▶ Task brief
Write out the whole listing below exactly, skipping each picture.

▶ Dataset section
+++++
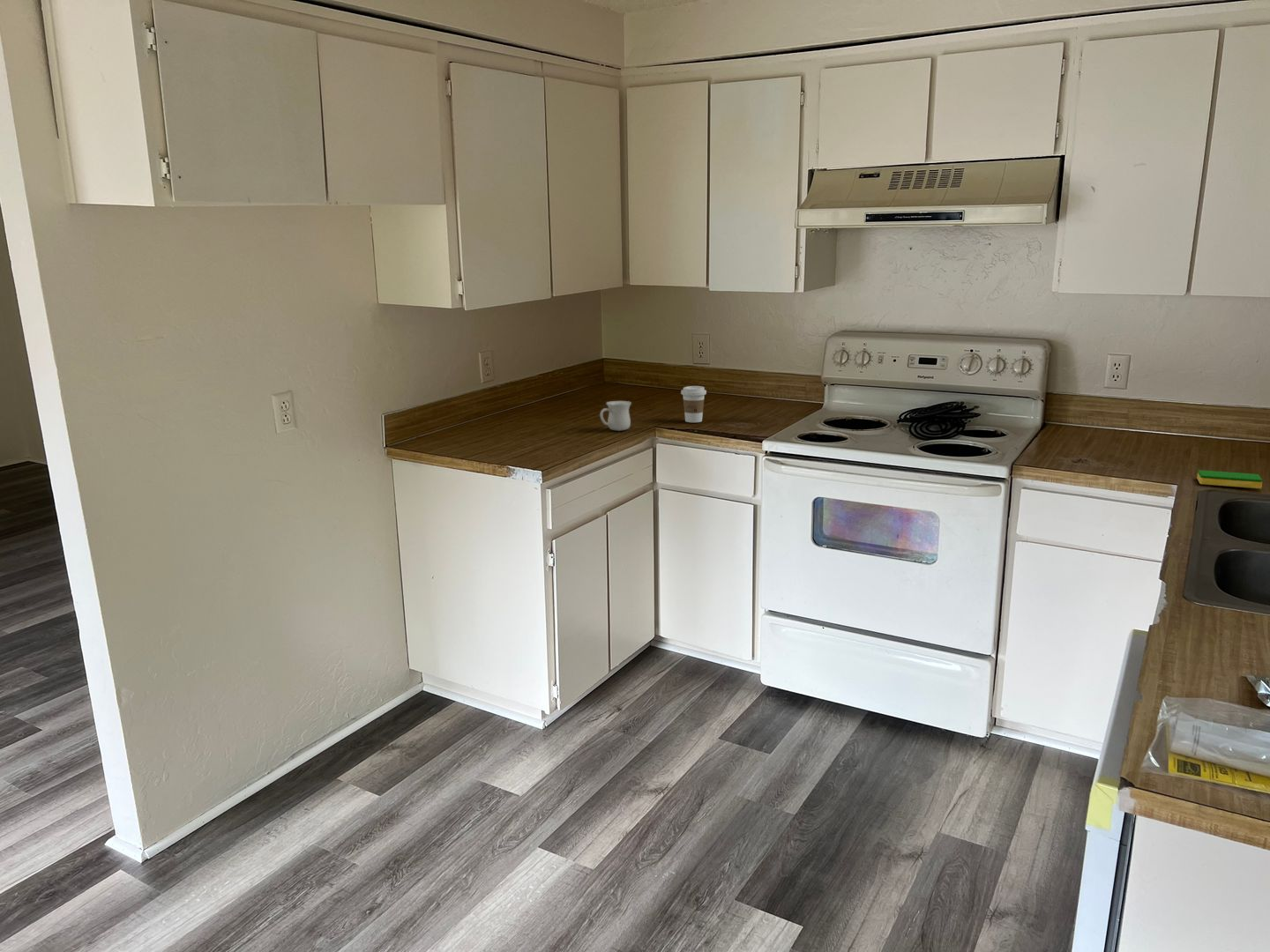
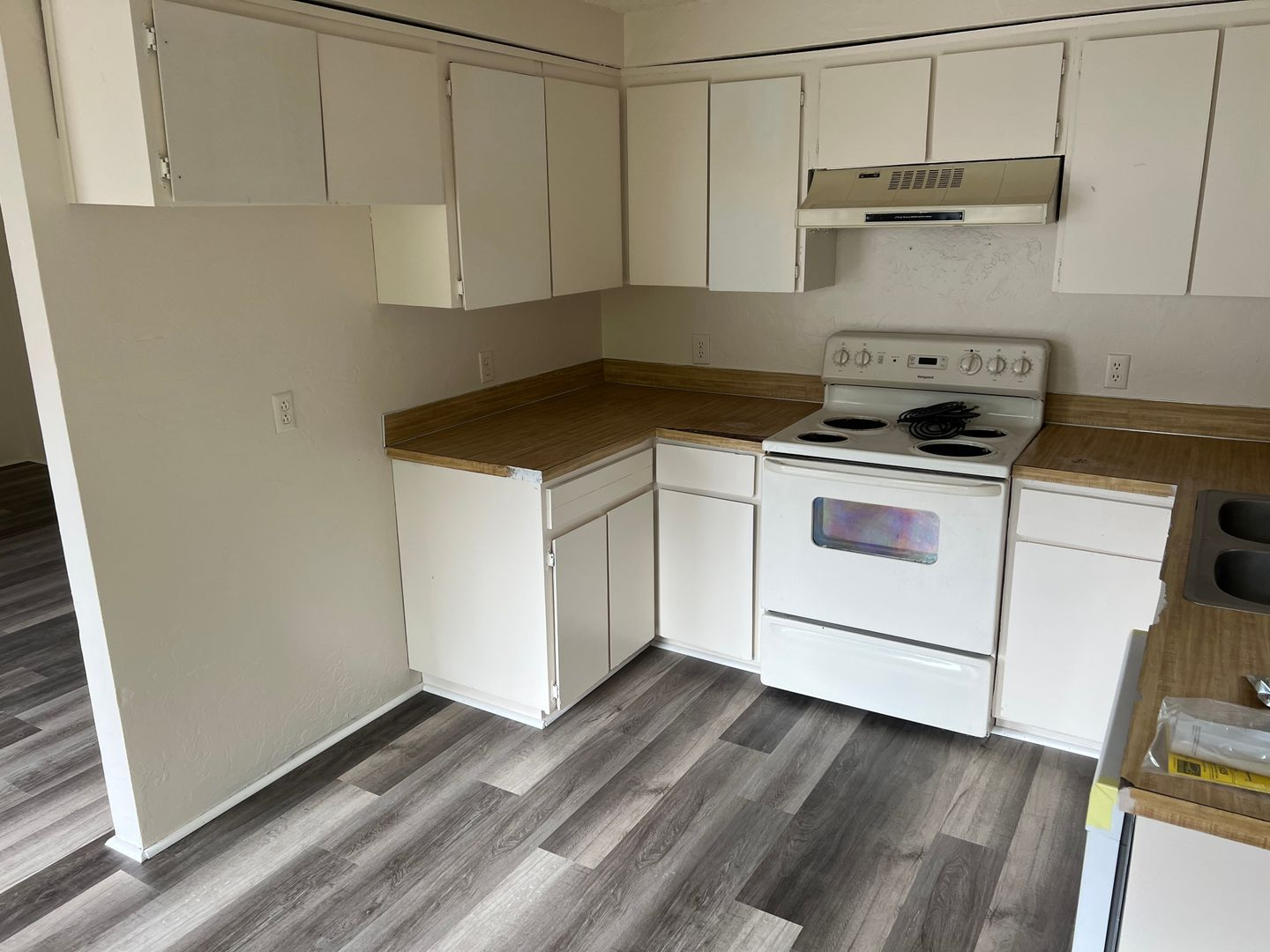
- mug [599,400,632,432]
- coffee cup [680,385,707,423]
- dish sponge [1196,470,1264,489]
+++++
▶ Your response
- mug [599,400,632,432]
- coffee cup [680,385,707,423]
- dish sponge [1196,470,1264,489]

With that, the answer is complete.